» ARBEITSANWEISUNGEN:
(A) Geben Sie aus dem Text zum Schwimmenlernen den Teil unverändert wieder, der mit den Worten „Zum Schwimmen Lernen“ beginnt und mit „ertrinken würden (Nichtschwimmer)“ endet.
(B) Wie viele Wiederholungen sind laut dem Text zum Schwimmenlernen ungefähr nötig, um die Bewegungsabfolge von Brust-Beine-, Brust-Arme- und Atemtechnik zu erlernen?

» TEXTABSCHNITT:

+ + +

Gleich zu Beginn möchte ich ein paar grundlegende Fragen beantworten. Weshalb bringen die Eltern ihre Kinder zum Schwimmunterricht?
- Zwecks Lebensrettung
- Wegen der Gesundheit
- Als Fitness- / Bewegungsmöglichkeit
- Teilnahme an Schwimmwettbewerben
Was bedeutet aber Schwimmen lernen?
Schwimmen lernen ist eine langwierige Prozedur. Allein wenn wir bedenken, wie lange das Laufen und Krabbeln lernen unserer Einjährigen dauert. Sie üben tagtäglich. Die Schwierigkeit im Wasser besteht darin, dass die Bewegungen im Element Wasser durchgeführt werden. Stabile Wasserlage, Körperspannung und Atemtechnik sind neben der Koordination unter Wasser notwendig. Man kann nicht nach einem zehnstündigen Schwimmkurs erwarten, dass das Kind alleine im Meer oder im Becken schwimmen kann. Das oberflächliche Erlernen der Schwimm-bewegungen verschwindet schnell und kann sogar das Leben der Kinder in Gefahr bringen. Die nicht gefestigten Schwimmbewegungsabläufe unter sechs Jahren werden verfälscht oder vergessen. Dies wird auch in wissenschaftlichen Studien belegt.
Zum Schwimmen Lernen brauchen die Kinder viel Zeit. Allein für das Erlernen von der Bewegungsabfolge von Brust-Beine-, Brust-Arme- und Atemtechnik braucht man ungefähr 5000 Wiederholungen. Das ist eine Strecke von ca. 4500 Metern, bei fortgeschrittenen Kindern bedeutet das, dass man in einer Unterrichtseinheit 200-300 Meter schwimmt.
Ich möchte folgende „Schwimmen-Können“ Kategorien differenzieren:
Es gibt Kinder, die
- Senkrecht im Wasser sind, nicht den Kopf aus dem Wasser heben können, erschöpft sind, schnell ertrinken würden (Nichtschwimmer)
- Senkrecht im Wasser sind, Kopf ab und zu aus dem Wasser heben, erschöpft sind, schnell ertrinken würden (Anfänger, Nichtschwimmer)
- Bei Babys: Ruhig in der Rückenlage liegen bleiben, aber gerettet werden müssen; sich über Wasser halten
- Bei Kindern: sich über Wasser halten können, in Bauch- oder Rückenlage mit „Hundekraultechnik“, mit aus dem Wasser gehobenem Kopf zum Ufer schwimmen können, aber schnell erschöpft sind; die Entfernung beträgt ca. 30 Meter
- In der Bauchlage, mit Gesicht im Wasser und guter Atemtechnik zum Rand schwimmen können, die verschiedenen Schwimmstile aber vermischen, wie zum Beispiel Brust-Arme und Kraul-Beine-Technik; sie schaffen maximal 30 Meter; sie können sich selbst retten, brauchen aber noch Aufsicht
Die obigen Kategorien bedeuten, dass das Kind noch nicht schwimmen kann, ohne von einem Erwachsenen ständig beobachtet zu werden.

+ + +

» DATENAUSZUG:
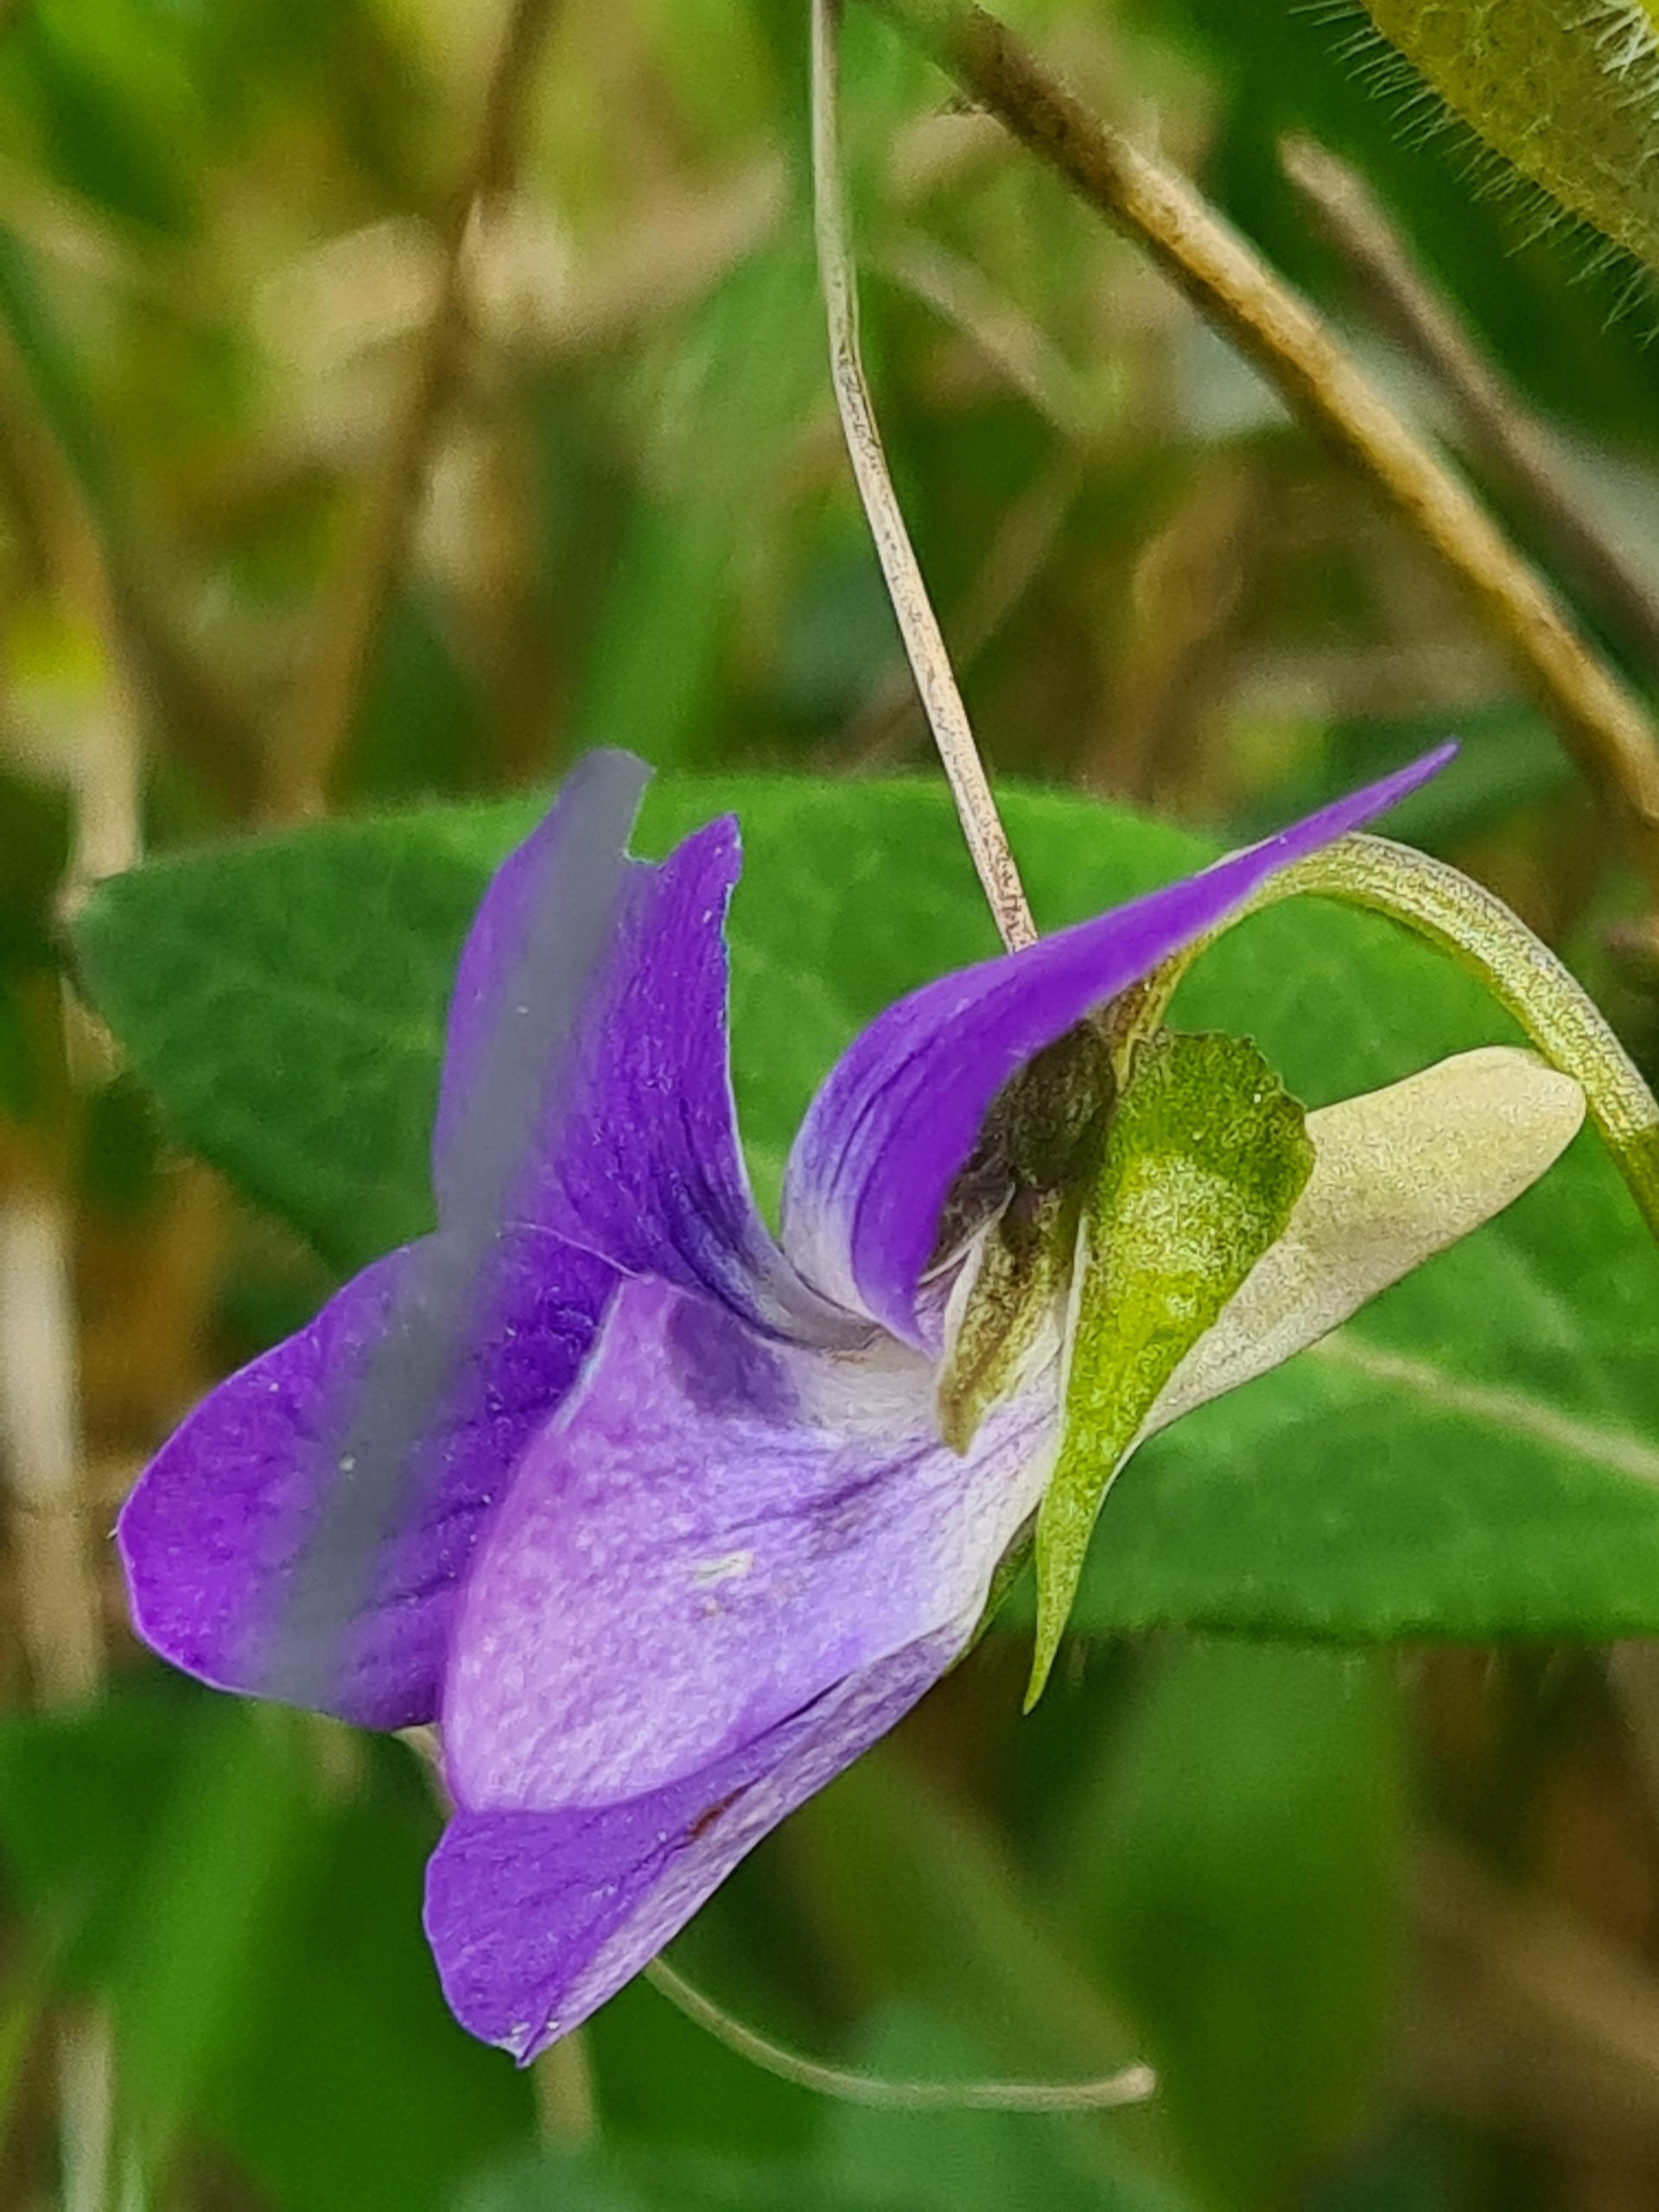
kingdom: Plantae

+ + +

» VOLLSTÄNDIGE ANTWORTEN:
(A)
Zum Schwimmen Lernen brauchen die Kinder viel Zeit. Allein für das Erlernen von der Bewegungsabfolge von Brust-Beine-, Brust-Arme- und Atemtechnik braucht man ungefähr 5000 Wiederholungen. Das ist eine Strecke von ca. 4500 Metern, bei fortgeschrittenen Kindern bedeutet das, dass man in einer Unterrichtseinheit 200-300 Meter schwimmt.
Ich möchte folgende „Schwimmen-Können“ Kategorien differenzieren:
Es gibt Kinder, die
- Senkrecht im Wasser sind, nicht den Kopf aus dem Wasser heben können, erschöpft sind, schnell ertrinken würden (Nichtschwimmer)

(B) Ungefähr 5000 Wiederholungen.